Wie der Geselle, der früher auf Wanderschaft ging um seinen Beruf in der Fremde zu erlernen, so haben wir jetzt die Möglichkeit, unser Lebenskonstrukt zu überdenken. Haben wir auf Sand oder Fels gebaut? Was ist unser Fundament? Sind es jene Kurse, die einem Seismografen gleich rauf und viel mehr runter sausen können? Ist es der Job, der zwar viel Prestige und Geld bringt, doch beim ersten Anzeichen einer Krise zu wackeln beginnt, oder sind es Gegenstände? Das Auto oder anderes?

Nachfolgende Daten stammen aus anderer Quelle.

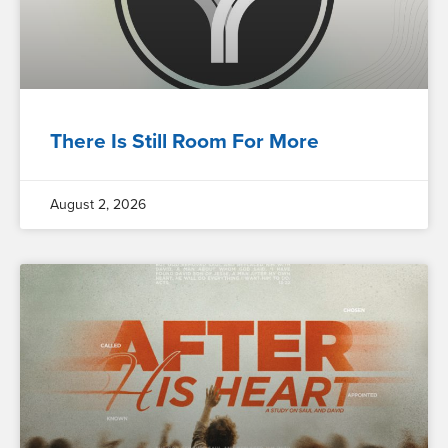
There Is Still Room For More
August 2, 2026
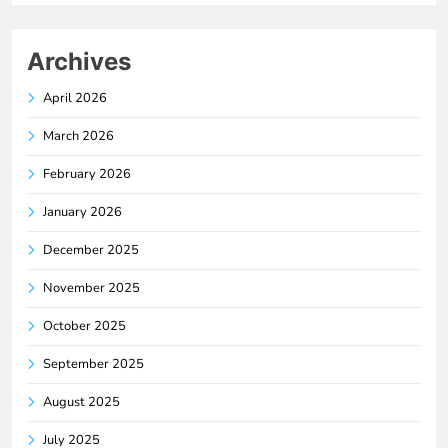
Archives
April 2026
March 2026
February 2026
January 2026
December 2025
November 2025
October 2025
September 2025
August 2025
July 2025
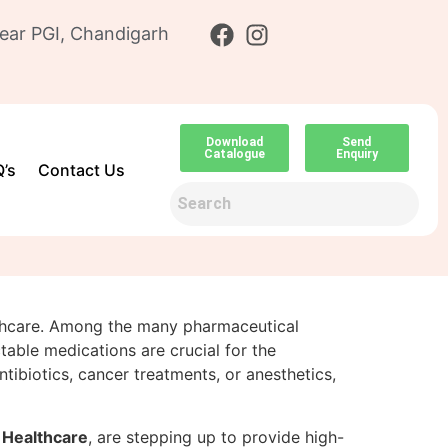
ear PGI, Chandigarh
Download
Send
Catalogue
Enquiry
’s
Contact Us
ealthcare. Among the many pharmaceutical
able medications are crucial for the
ntibiotics, cancer treatments, or anesthetics,
Healthcare
, are stepping up to provide high-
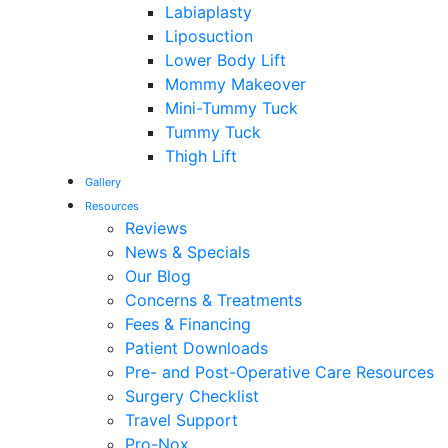
Labiaplasty
Liposuction
Lower Body Lift
Mommy Makeover
Mini-Tummy Tuck
Tummy Tuck
Thigh Lift
Gallery
Resources
Reviews
News & Specials
Our Blog
Concerns & Treatments
Fees & Financing
Patient Downloads
Pre- and Post-Operative Care Resources
Surgery Checklist
Travel Support
Pro-Nox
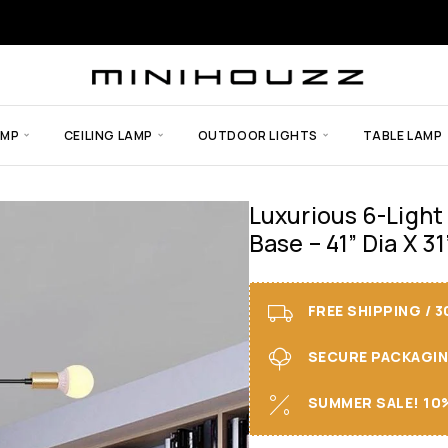
AMP
CEILING LAMP
OUTDOOR LIGHTS
TABLE LAMP
Luxurious 6-Light
Base – 41” Dia X 31
FREE SHIPPING / 
SECURE PACKAGING 
SUMMER SALE! 10%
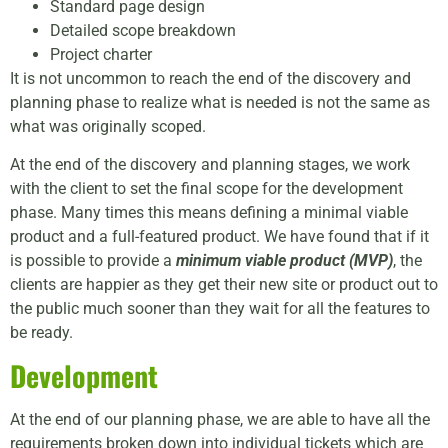
Standard page design
Detailed scope breakdown
Project charter
It is not uncommon to reach the end of the discovery and
planning phase to realize what is needed is not the same as
what was originally scoped.
At the end of the discovery and planning stages, we work
with the client to set the final scope for the development
phase. Many times this means defining a minimal viable
product and a full-featured product. We have found that if it
is possible to provide a
minimum viable product (MVP)
, the
clients are happier as they get their new site or product out to
the public much sooner than they wait for all the features to
be ready.
Development
At the end of our planning phase, we are able to have all the
requirements broken down into individual tickets which are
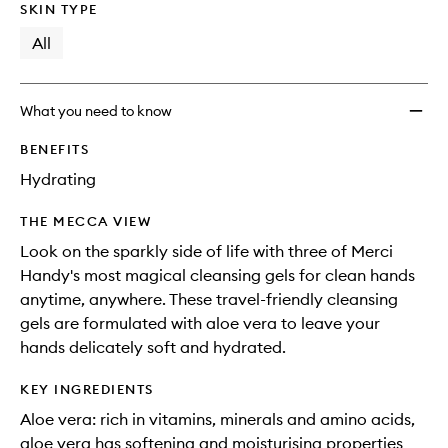
SKIN TYPE
All
What you need to know
BENEFITS
Hydrating
THE MECCA VIEW
Look on the sparkly side of life with three of Merci
Handy's most magical cleansing gels for clean hands
anytime, anywhere. These travel-friendly cleansing
gels are formulated with aloe vera to leave your
hands delicately soft and hydrated.
KEY INGREDIENTS
Aloe vera: rich in vitamins, minerals and amino acids,
aloe vera has softening and moisturising properties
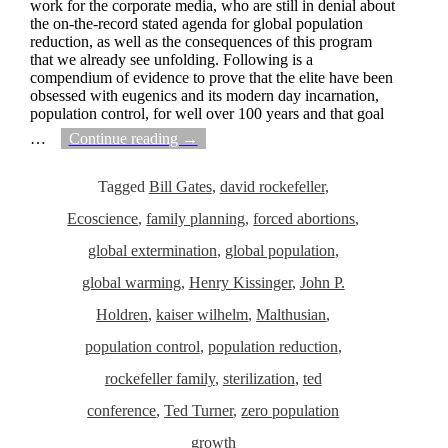
work for the corporate media, who are still in denial about
the on-the-record stated agenda for global population
reduction, as well as the consequences of this program
that we already see unfolding. Following is a
compendium of evidence to prove that the elite have been
obsessed with eugenics and its modern day incarnation,
population control, for well over 100 years and that goal
…
Continue reading →
Tagged
Bill Gates
,
david rockefeller
,
Ecoscience
,
family planning
,
forced abortions
,
global extermination
,
global population
,
global warming
,
Henry Kissinger
,
John P.
Holdren
,
kaiser wilhelm
,
Malthusian
,
population control
,
population reduction
,
rockefeller family
,
sterilization
,
ted
conference
,
Ted Turner
,
zero population
growth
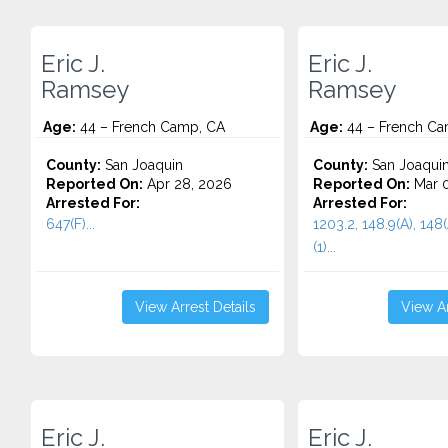
Eric J.
Eric J.
Ramsey
Ramsey
Age:
44 – French Camp, CA
Age:
44 – French Ca
County:
San Joaquin
County:
San Joaqui
Reported On:
Apr 28, 2026
Reported On:
Mar 0
Arrested For:
Arrested For:
647(F)...
1203.2, 148.9(A), 148(
(1)...
View Arrest Details
View Ar
Eric J.
Eric J.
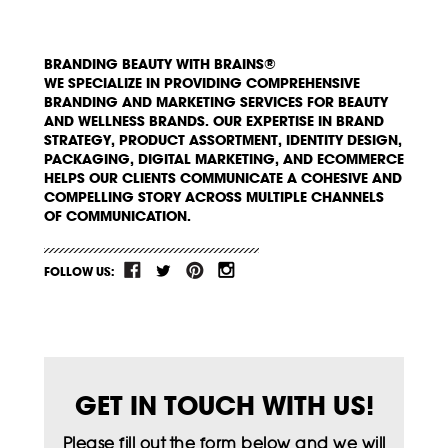
BRANDING BEAUTY WITH BRAINS®
WE SPECIALIZE IN PROVIDING COMPREHENSIVE
BRANDING AND MARKETING SERVICES FOR BEAUTY
AND WELLNESS BRANDS. OUR EXPERTISE IN BRAND
STRATEGY, PRODUCT ASSORTMENT, IDENTITY DESIGN,
PACKAGING, DIGITAL MARKETING, AND ECOMMERCE
HELPS OUR CLIENTS COMMUNICATE A COHESIVE AND
COMPELLING STORY ACROSS MULTIPLE CHANNELS
OF COMMUNICATION.
FOLLOW US:
GET IN TOUCH WITH US!
Please fill out the form below and we will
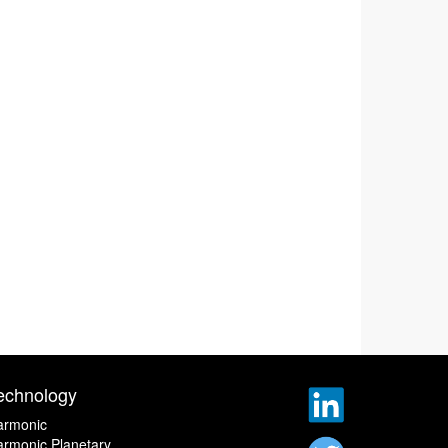
echnology
armonic
rmonic Planetary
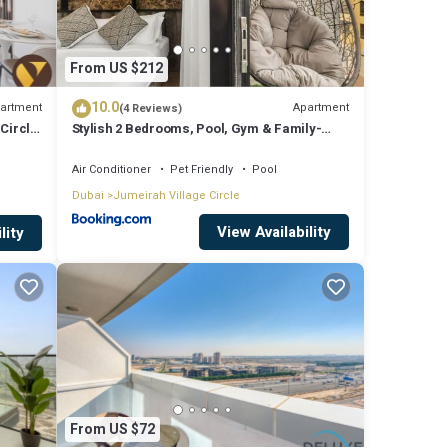
From US $212
10.0
artment
Apartment
(4 Reviews)
Circle
Stylish 2 Bedrooms, Pool, Gym & Family-
Friendly
Air Conditioner
Pet Friendly
Pool
Dubai
Jumeirah Village Circle
View Availability
lity
From US $72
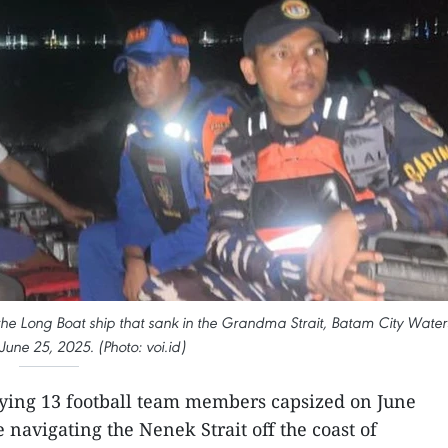
 the Long Boat ship that sank in the Grandma Strait, Batam City Water
June 25, 2025. (Photo: voi.id)
rying 13 football team members capsized on June
navigating the Nenek Strait off the coast of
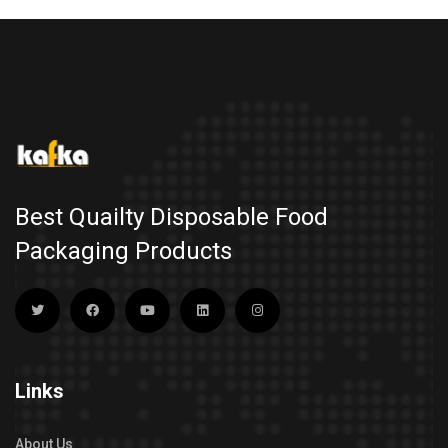
Best Quailty Disposable Food
Packaging Products
Links
About Us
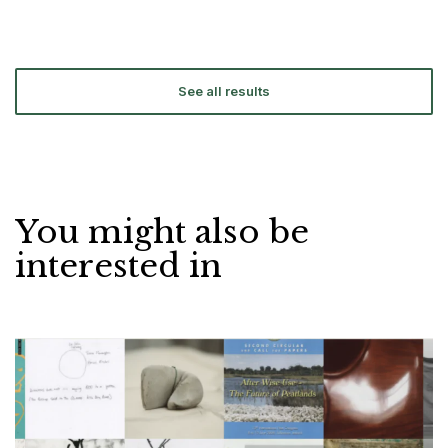
See all results
You might also be
interested in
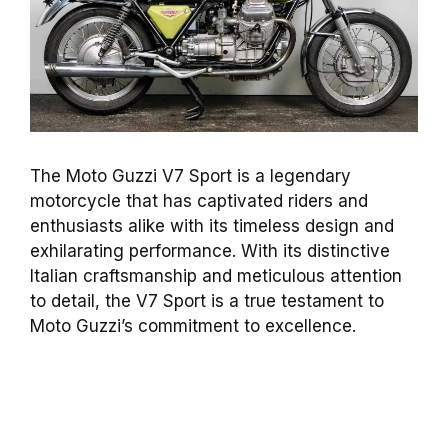
The Moto Guzzi V7 Sport is a legendary
motorcycle that has captivated riders and
enthusiasts alike with its timeless design and
exhilarating performance. With its distinctive
Italian craftsmanship and meticulous attention
to detail, the V7 Sport is a true testament to
Moto Guzzi’s commitment to excellence.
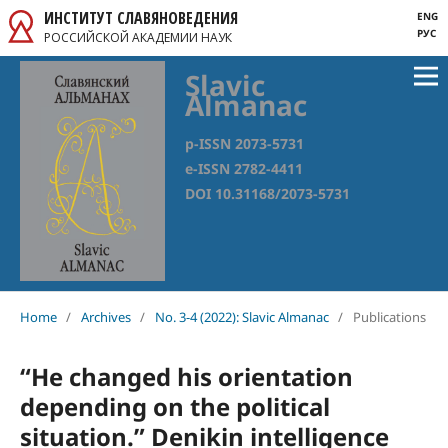
ИНСТИТУТ СЛАВЯНОВЕДЕНИЯ
ENG
РУС
РОССИЙСКОЙ АКАДЕМИИ НАУК
Slavic
Almanac
p-ISSN 2073-5731
e-ISSN 2782-4411
DOI 10.31168/2073-5731
Home
/
Archives
/
No. 3-4 (2022): Slavic Almanac
/
Publications
“He changed his orientation
depending on the political
situation.” Denikin intelligence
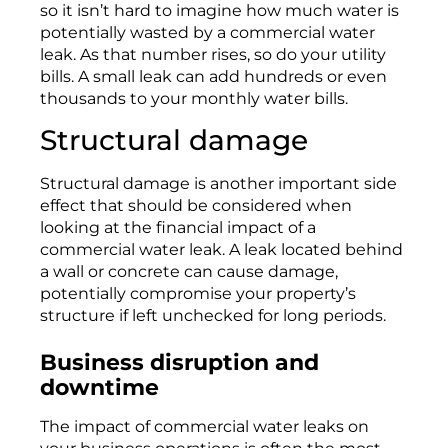
so
it
isn’t
hard to imagine how
much
water is
potentially wasted by a commercial water
leak.
As that number rises,
so
do your utility
bills. A small leak can add hundreds or even
thousands to your monthly water bills.
Structural damage
Structural damage is another important side
effect
that should be
considered
when
looking
at the
financial impact
of a
commercial water leak.
A leak
located
behind
a wall or concrete
can
cause damage,
potentially
compromise
your property’s
structure if
le
ft
unchecked for
l
ong periods
.
Business disruption and
downtime
The impact of commercial water leaks on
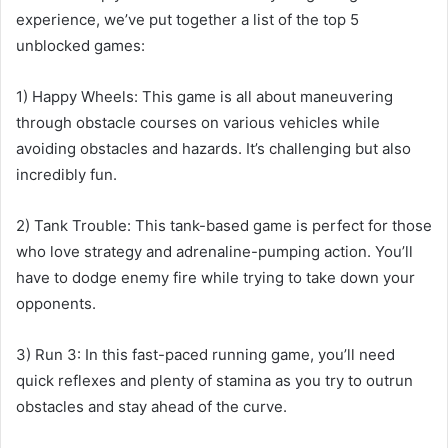
experience, we’ve put together a list of the top 5
unblocked games:
1) Happy Wheels: This game is all about maneuvering
through obstacle courses on various vehicles while
avoiding obstacles and hazards. It’s challenging but also
incredibly fun.
2) Tank Trouble: This tank-based game is perfect for those
who love strategy and adrenaline-pumping action. You’ll
have to dodge enemy fire while trying to take down your
opponents.
3) Run 3: In this fast-paced running game, you’ll need
quick reflexes and plenty of stamina as you try to outrun
obstacles and stay ahead of the curve.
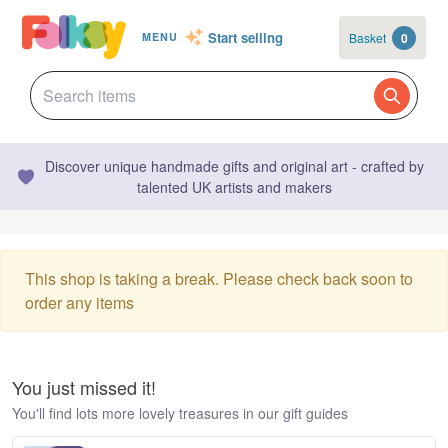
Start selling
Basket
0
MENU
Discover unique handmade gifts and original art - crafted by
talented UK artists and makers
This shop is taking a break. Please check back soon to
order any items
You just missed it!
You'll find lots more lovely treasures in our gift guides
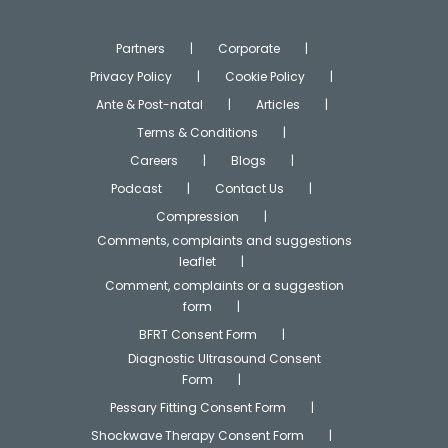
Partners
Corporate
Privacy Policy
Cookie Policy
Ante & Post-natal
Articles
Terms & Conditions
Careers
Blogs
Podcast
Contact Us
Compression
Comments, complaints and suggestions
leaflet
Comment, complaints or a suggestion
form
BFRT Consent Form
Diagnostic Ultrasound Consent
Form
Pessary Fitting Consent Form
Shockwave Therapy Consent Form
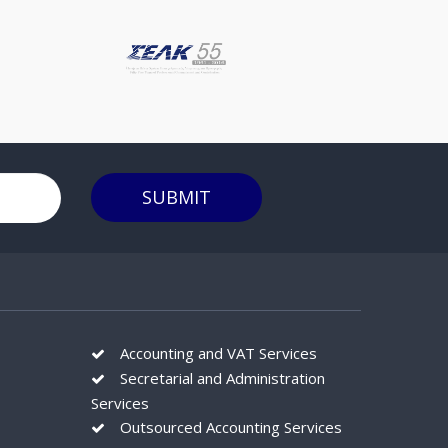
SUBMIT
Accounting and VAT Services
Secretarial and Administration
Services
Outsourced Accounting Services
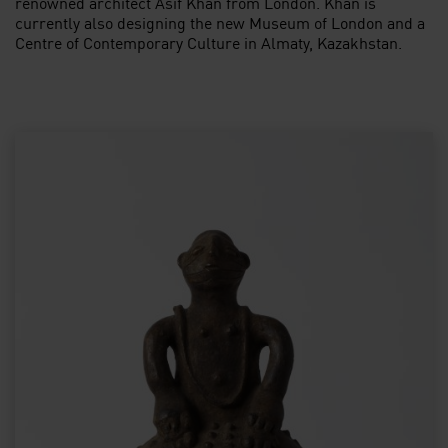
renowned architect Asif Khan from London. Khan is
currently also designing the new Museum of London and a
Centre of Contemporary Culture in Almaty, Kazakhstan.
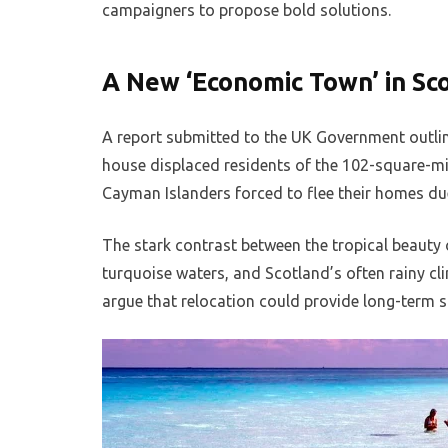
campaigners to propose bold solutions.
A New ‘Economic Town’ in Sc
A report submitted to the UK Government outlin
house displaced residents of the 102-square-mi
Cayman Islanders forced to flee their homes due
The stark contrast between the tropical beauty 
turquoise waters, and Scotland’s often rainy cl
argue that relocation could provide long-term sa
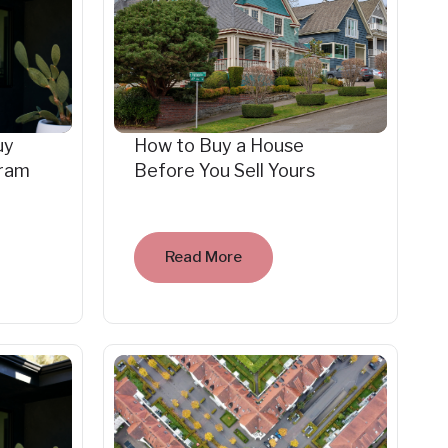
uy
How to Buy a House
gram
Before You Sell Yours
Read More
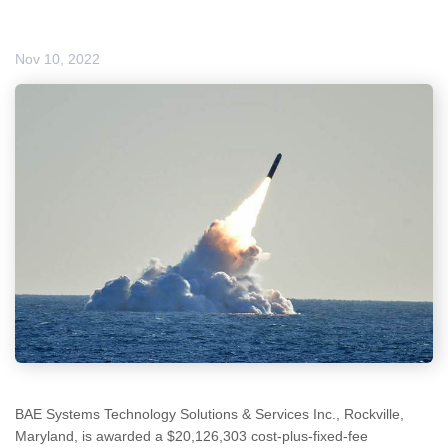
Nov 10, 2022
BAE Systems Technology Solutions & Services Inc., Rockville,
Maryland, is awarded a $20,126,303 cost-plus-fixed-fee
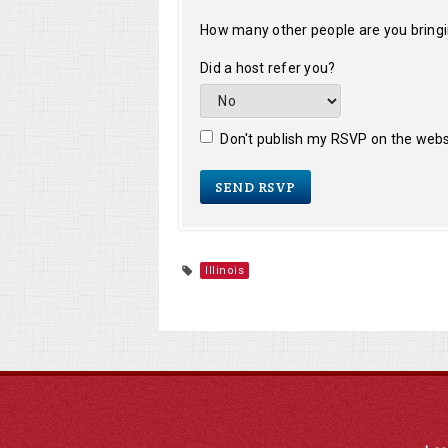
How many other people are you bring
Did a host refer you?
Don't publish my RSVP on the webs
Illinois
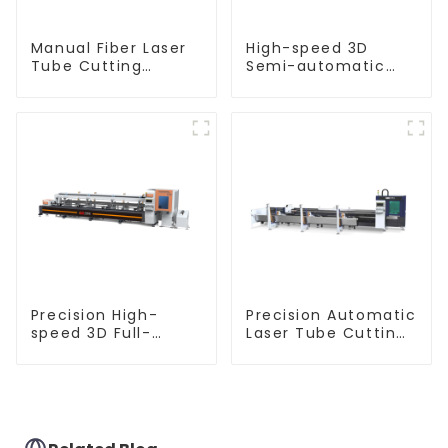
Manual Fiber Laser
High-speed 3D
Tube Cutting
Semi-automatic
Machine Equipment
Laser Tube Cutting
Machine Flat Push
Precision High-
Precision Automatic
speed 3D Full-
Laser Tube Cutting
automatic Laser
Machine
Tube Cutting
Machine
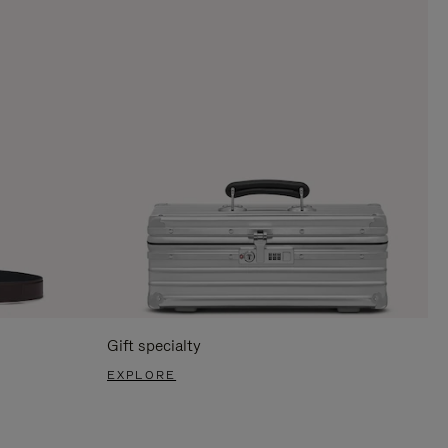
Gift specialty
EXPLORE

Ist aber unser Fundament die Überzeugung, am richtigen Platz zu sein, fest in sich zu stehen und sich darauf zu verlassen, dass man im Moment die passende Entscheidung trifft und den richtigen Schritt in die richtige Richtung macht. Passt das Schuhwerk, so gehen wir auf jedem Weg mit sicherem Schritt. Lassen wir uns von unseren Möglichkeiten leiten, lassen wir unser Bauchgefühl die Führung übernehmen. Nicht langfristige Planung, sondern viel eher nur intuitive kleine Schritte führen uns derzeit an die nächste Wasserquelle, an die nächste Labestelle des Alltags.

Daher können wir, bei all den Unerfreulichkeiten, die die aktuelle Lage mit sich bringt, auch positive Aspekte erkennen. Wir können viel über uns und vor allem für uns lernen. Wie wir in unbekannten Situationen reagieren, wie wir agieren und ..was wir verbessern können. Und wir können wachsen. Corona geht vorbei, wir werden bleiben. Und auch die Erfahrungen, die wir mit unseren Mitmenschen und vor allem mit uns selber machen werden bleiben.

So gesehen, ist die momentane Ausnahmesituation auch eine Chance für uns und unsere Gesellschaft. Wir könnten lernen uns nicht nur auf unsere Pläne zu verlassen, sondern viel mehr noch auf uns selber. Denn der beste Plan ist immer noch unsere Intuition.